One hundred and twenty-six patients (126 hips) were entered prospectively into the study when their name was placed on the waiting list for surgery. Baseline measures included demographic factors, comorbidities, and the responses to the Short Form-36 (SF-36) and Western Ontario and McMaster Universities Osteoarthritis (WOMAC) questionnaires. Follow-up was carried out at six-month intervals while the patient was waiting for the surgery; within one week prior to the surgery; and at six, twelve, and twenty-four months after the surgery. Patient age and gender, the preoperative WOMAC pain and function scores, the physical and mental component scores of the SF-36, comorbidities, the number of revisions, bilateral joint replacement, and the severity of the revision were evaluated as possible predictors of ultimate pain and function as measured with the WOMAC instrument.

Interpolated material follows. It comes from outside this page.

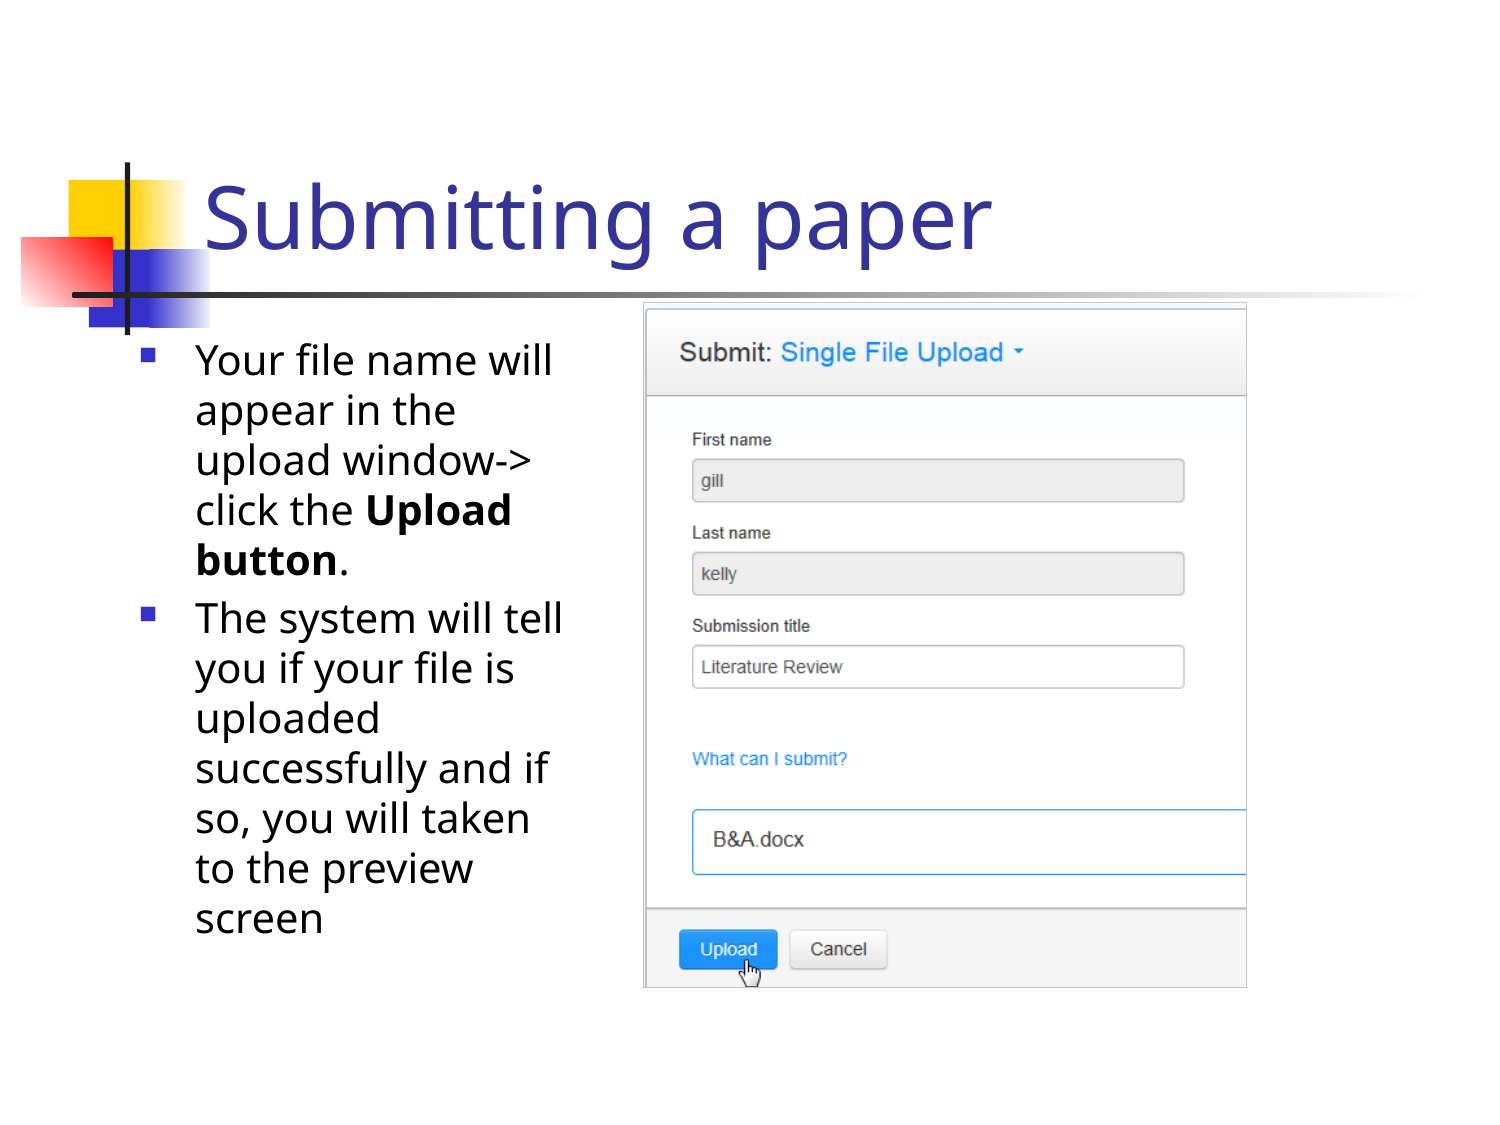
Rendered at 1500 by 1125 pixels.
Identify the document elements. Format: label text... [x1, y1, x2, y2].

picture [643, 302, 1247, 988]
list Your file name will appear in the upload window-> click the Upload button. The system will tell you if your file is uploaded successfully and if so, you will taken to the preview screen [123, 326, 597, 1125]
title Submitting a paper [188, 34, 1468, 276]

The mean age of the patients was 68.6 years. Improvement in WOMAC pain and function scores plateaued at six months. The mean pain score (and standard deviation) improved from 9.4 +/- 4.1 points preoperatively to 3.9 +/- 3.9 points at six months postoperatively, and the mean function score improved from 35.4 +/- 14.1 to 19.1 +/- 13.2 points. Preoperative pain (p = 0.002) and comorbidity (p = 0.02) were significant predictors of pain at two years. There was a trend toward preoperative function predicting function at twenty-four months (p = 0.07). There was no significant deterioration in the WOMAC pain or function score while the patients waited for surgery. Twenty-eight patients had complications. When the time that the patient waited for the surgery and complications were added to the models, only complications were found to be predictive of outcome (p = 0.04 for pain and p = 0.05 for function). Four patients required repeat revision during the follow-up period.


Patients with better preoperative pain scores and fewer comorbidities have better outcomes following revision total hip arthroplasty. Although the time that the patient waited for the revision was not predictive of the ultimate WOMAC pain and function scores, we believe that performing revision arthroplasty before the patient has substantial functional compromise potentially improves the outcome.